The British economy was heavily dependent on imports for half its food requirements and all of its petrol. It is estimated that, when World War II broke out, there were as many as 2500 ships at sea maintaining the United Kingdom’s trade.

If Germany succeeded in disrupting Britain’s merchant navy, it could prevent the build-up of troops in the British Isles. Thus, the outcome of the Battle of the Atlantic became a major issue in the Second World War.

By summer 1940, Germany controlled much of the European Atlantic coast, and its submarines could easily reach the merchant ships sailing from North America, Gibraltar, and the Cape of Good Hope.  

Its preferred tactic was to attack conveys by night with several submarines grouped together which led to substantial Allied losses.

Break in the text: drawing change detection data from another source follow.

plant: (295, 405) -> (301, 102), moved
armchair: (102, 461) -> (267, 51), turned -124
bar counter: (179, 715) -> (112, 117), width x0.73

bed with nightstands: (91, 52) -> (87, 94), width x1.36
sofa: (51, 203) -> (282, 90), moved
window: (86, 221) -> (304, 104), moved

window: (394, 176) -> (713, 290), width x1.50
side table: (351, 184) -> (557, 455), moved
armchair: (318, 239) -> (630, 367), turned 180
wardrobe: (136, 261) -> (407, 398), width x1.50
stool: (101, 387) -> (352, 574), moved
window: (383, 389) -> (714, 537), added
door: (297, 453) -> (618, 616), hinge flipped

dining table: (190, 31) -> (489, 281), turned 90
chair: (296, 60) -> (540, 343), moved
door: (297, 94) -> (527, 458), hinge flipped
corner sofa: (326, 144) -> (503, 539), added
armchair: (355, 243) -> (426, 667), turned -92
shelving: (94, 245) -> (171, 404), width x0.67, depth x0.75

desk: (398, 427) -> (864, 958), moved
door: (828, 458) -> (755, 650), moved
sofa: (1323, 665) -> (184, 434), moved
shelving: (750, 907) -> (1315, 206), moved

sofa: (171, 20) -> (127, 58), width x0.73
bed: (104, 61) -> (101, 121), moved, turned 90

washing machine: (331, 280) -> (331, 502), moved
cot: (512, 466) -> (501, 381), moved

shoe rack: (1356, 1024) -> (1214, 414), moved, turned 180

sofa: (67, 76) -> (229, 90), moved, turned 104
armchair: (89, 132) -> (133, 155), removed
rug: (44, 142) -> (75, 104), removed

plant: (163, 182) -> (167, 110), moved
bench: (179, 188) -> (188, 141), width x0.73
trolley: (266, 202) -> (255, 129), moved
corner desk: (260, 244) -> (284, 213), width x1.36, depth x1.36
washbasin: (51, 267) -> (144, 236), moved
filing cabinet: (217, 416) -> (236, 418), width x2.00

By the time the United States entered the war in December 1941, German submarines were extending their operations to the eastern seaboard of the American continent, the Caribbean and off the coast of Venezuela.

Throughout 1942, there were heavy losses, and Allied operations were almost totally paralysed.

Nevertheless, the situation improved rapidly:

- The Allies established airbases in strategic areas close to the sea lanes: Iceland, Canada, Brazil and the Azores.  This reduced the “black hole” in the North Atlantic where German U-Boats could avoid attacks from the air.

-Britain’s ability to decode submarine radio communications allowed the Admiralty to have advance information on the movement of U-Boats

-new methods of detection and improvements in weapons made it easier to protect convoys with planes and destroyers.

From mid 1943, German submarines losses increased dramatically, which led to significant reductions in the number of Allied merchant ships lost.

The Battle of the Atlantic continued until the end of the war, but already in 1943, the Allies were able to build more than enough ships to replace those sunk by German submarines.